SCLBD/BackdoorBench

Implementation issue with ANP

Closed this issue · 3 comments

Hi BackdoorBench Team,

Firstly, this tool is amazing. Thank you very much for putting in the effort to design and make this.

I have found an issue with the implementation of the ANP method. In both the evaluate_by_threshold and evaluate_by_number methods, the test ASR value and ACC accuracy difference are used to determine what threshold value is used. However, the test ASR value would not be accessible to the defender when performing pruning as the paper does not assume that backdoor data is available. Could you please clarify if this is an issue or if I am missing something.

Thanks :)

Hello WhoDunnett.
Thank you very much for your question. We have tested more models in the benchmark, and the threshold/number of these additional models is not given explicit criterion selection in the original ANP. To prevent the model acc from dropping too much, we used the test that acc should not drop more than a certain percentage, rather than the difference between acc and asr, which is also used in the fine-pruning method in Section 2.2 of Fine-Pruning: Defending Against Backdooring Attacks
on Deep Neural Networks
. At the same time, we have provided a parameter to determine pruning amplitude directly, simply by entering the pruning_number parameter at runtime.

Hi mdzhangst,

Thank you for getting back to me. I agree that the use of a percentage drop is needed given that the original ANP paper is vague about the stopping criteria. However, I think this stopping criteria should only consider ACC as the ASR after each round would not be accessible to the defender. Given that ANP assumes access to clean data only, a defender can only measure the ACC around each round and therefore it alone should inform stopping rather than ACC and ASR. Note, that this is how the current FP implementation is currently designed. While the current implementation of ANP is unlikely to produce significantly different results, it might be possible for ASR to increase after several rounds (this is shown in some of the figures in the ANP paper).
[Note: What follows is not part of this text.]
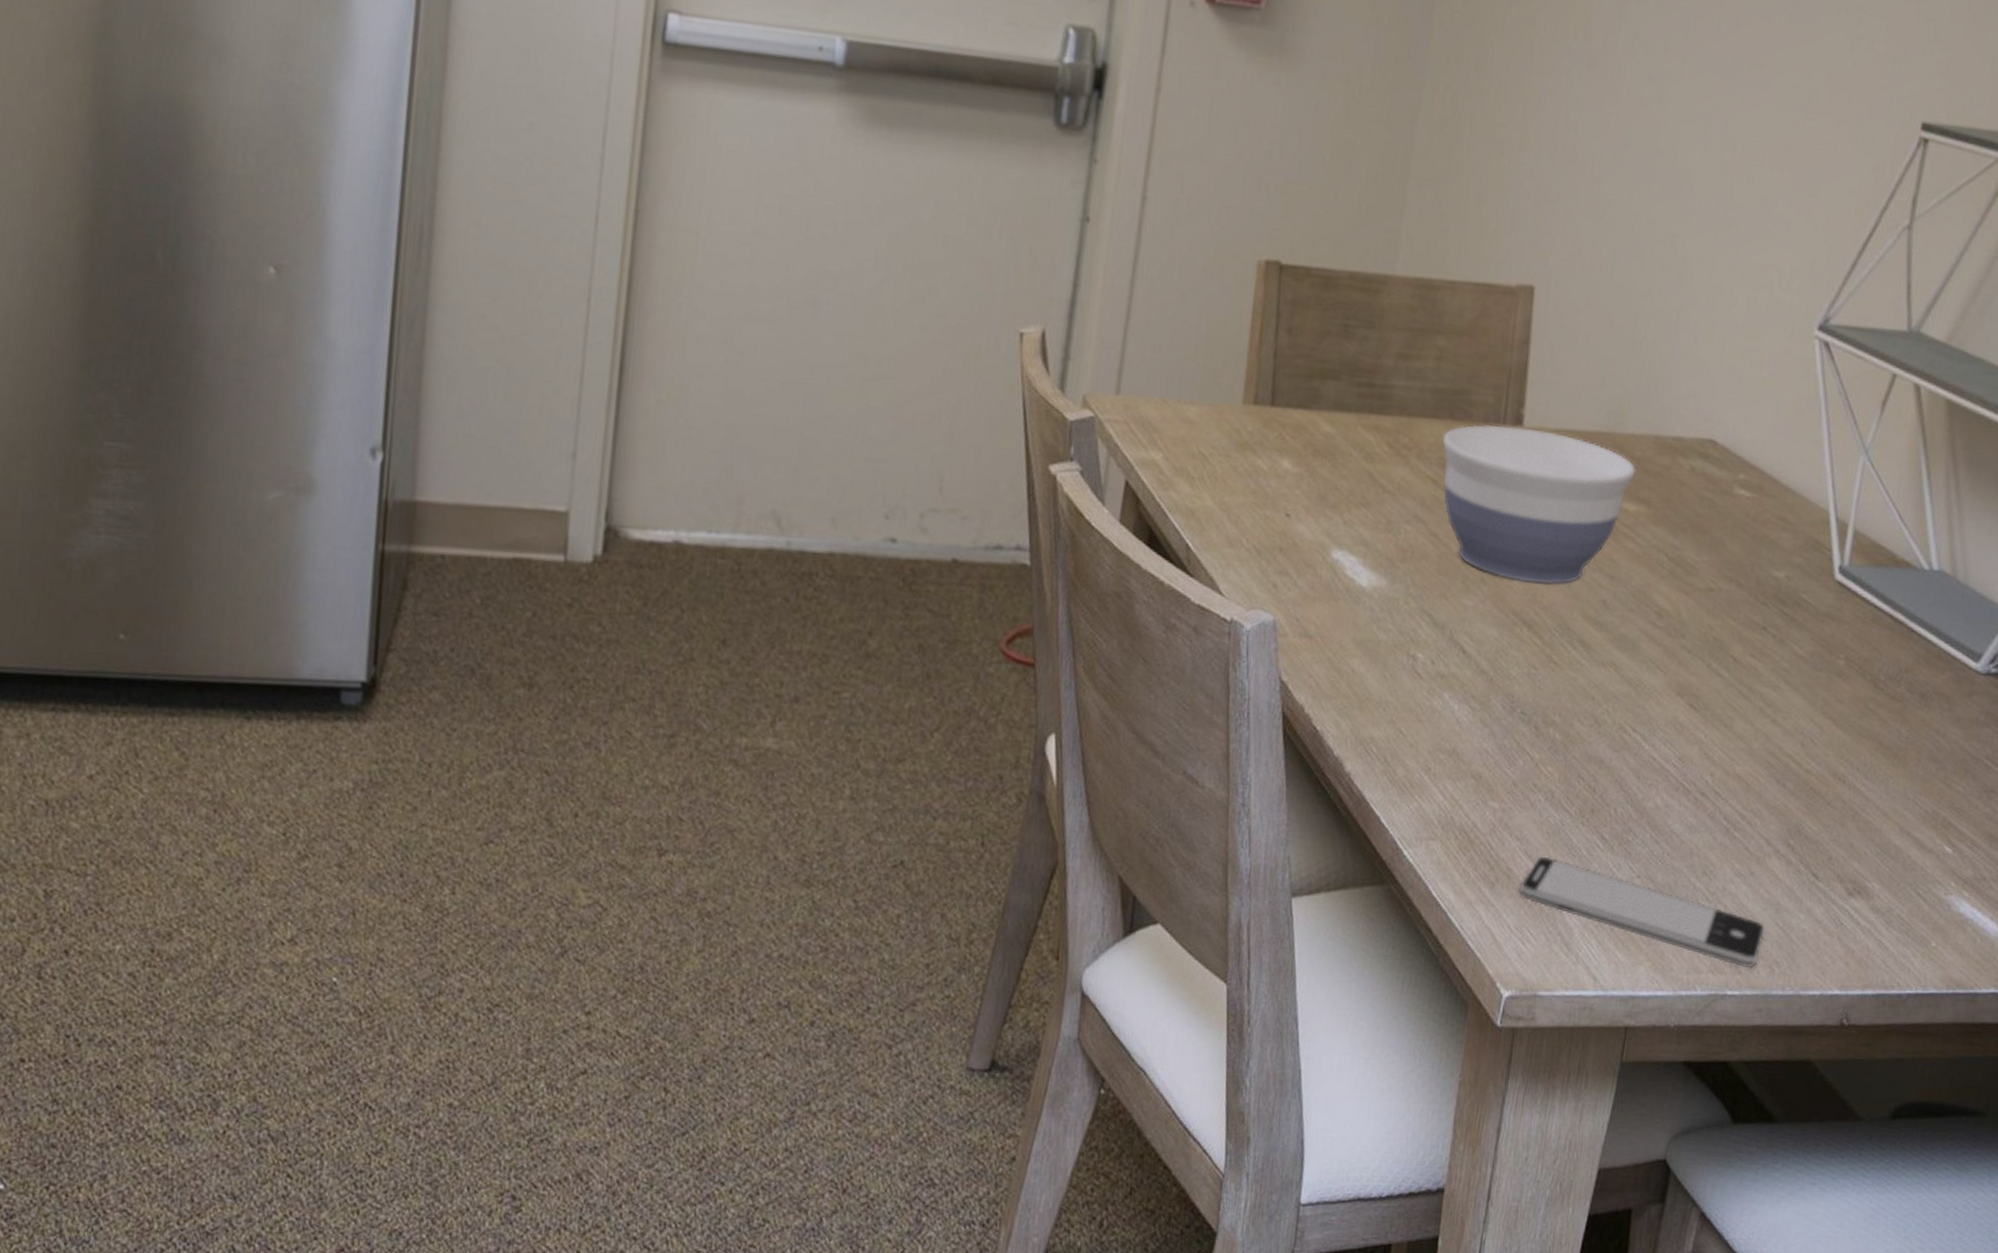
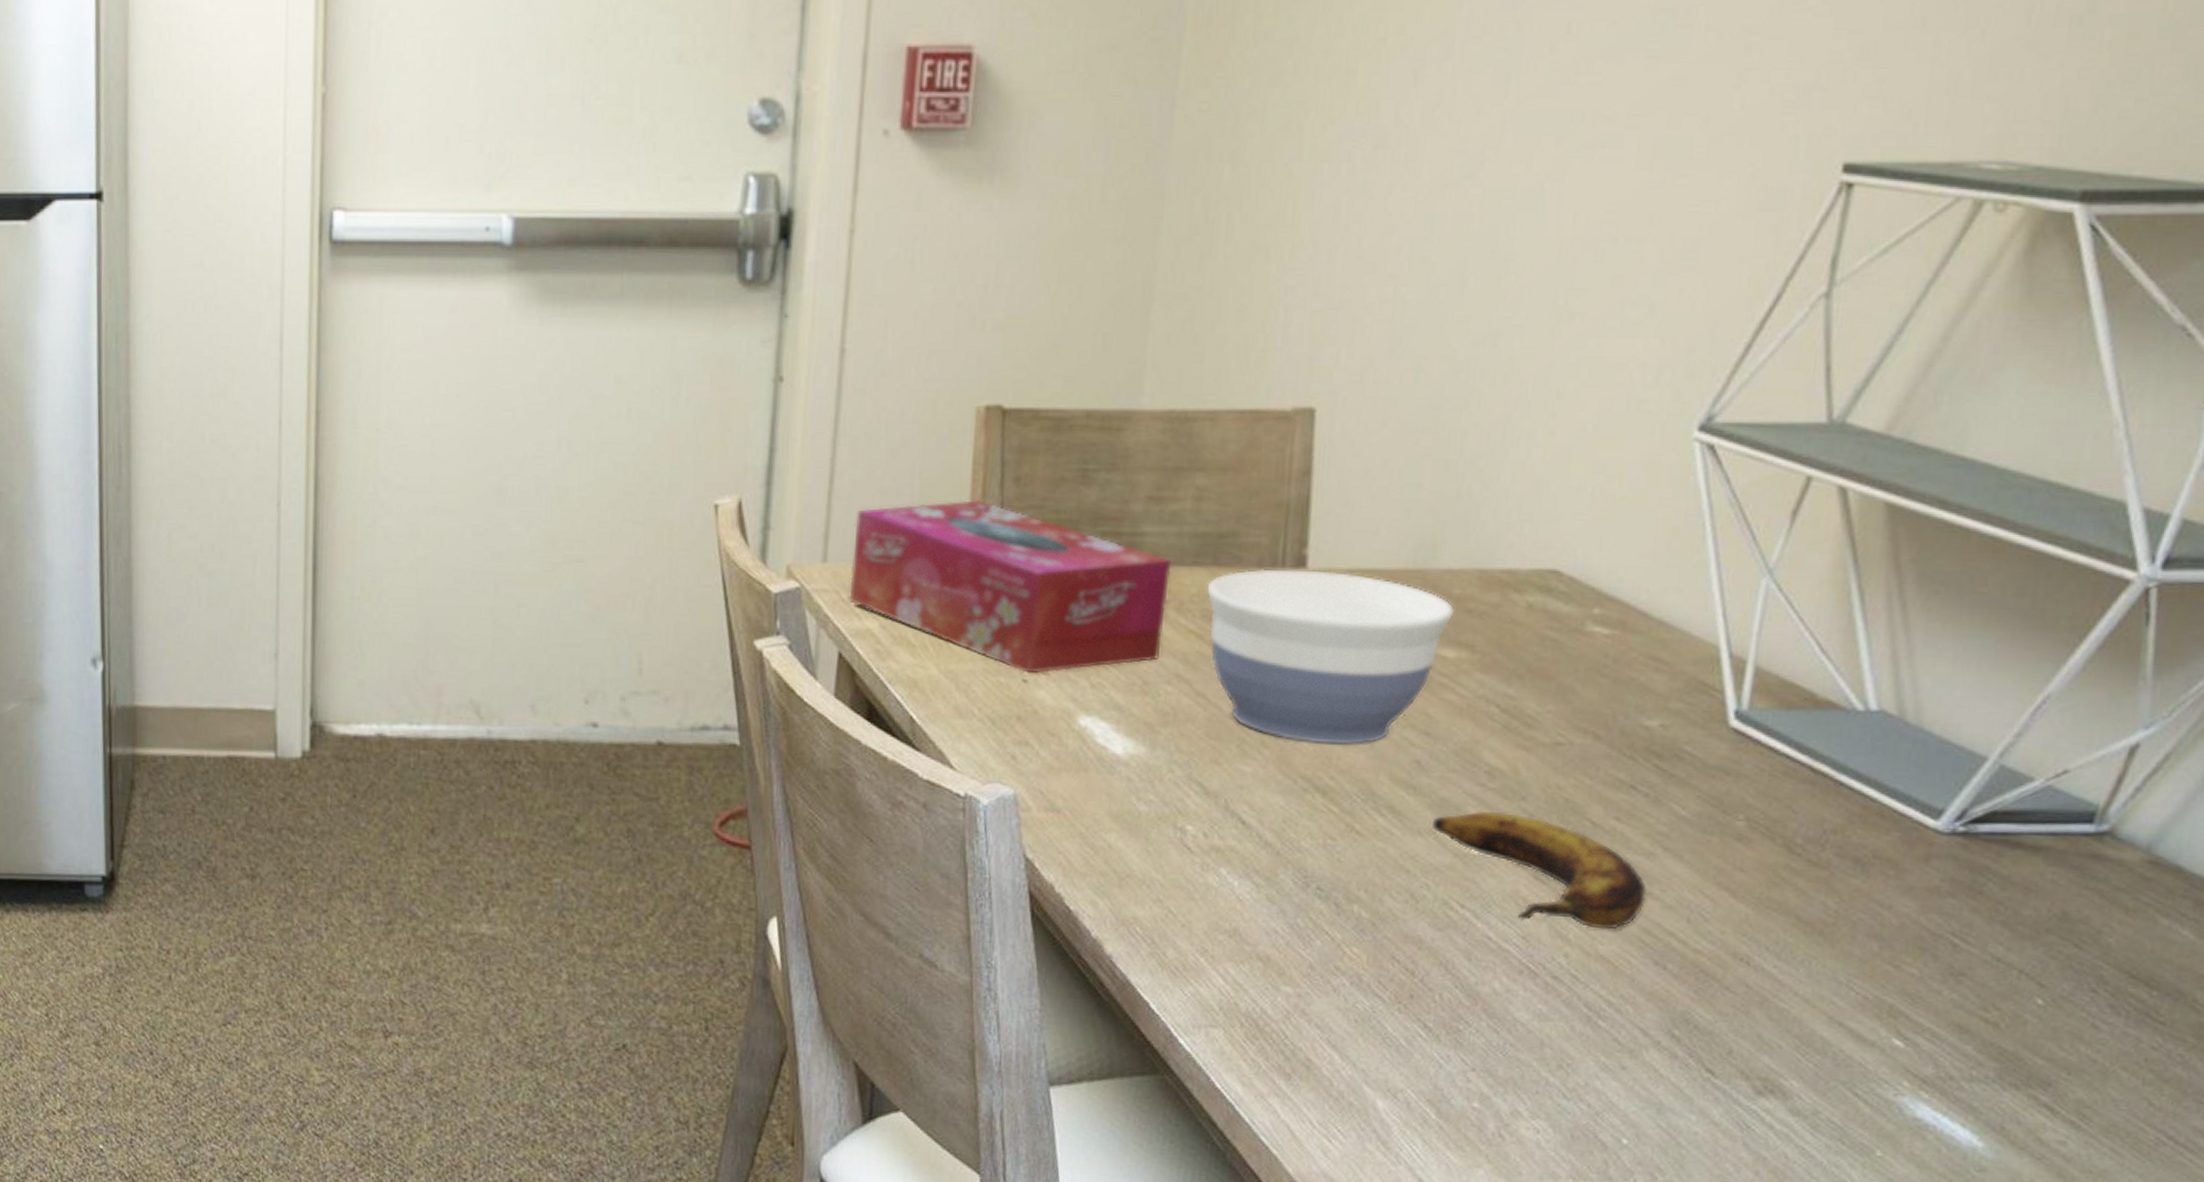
tissue box: none [1137,345,1414,509] -> present [849,500,1171,674]
smartphone: present [1519,856,1765,969] -> none [1321,1046,1643,1175]
banana: none [1612,645,1773,752] -> present [1431,810,1647,930]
As a result, the current criteria would bias the selected model to be the one with the lowest ASR that also satisfies the ACC accuracy drop criteria, which is problematic given that ANP assumes access to clean data only.

Hopefully, this makes sense. Please let me know if I am missing something.

Hi WhoDunnett,
Thank you for getting back to me. I think ASR should not be obtained in the previous ANP method. We will also modify this criterion in later versions. You can now use python ./defense/anp.py --pruning_number xx to set the threshold of ANP.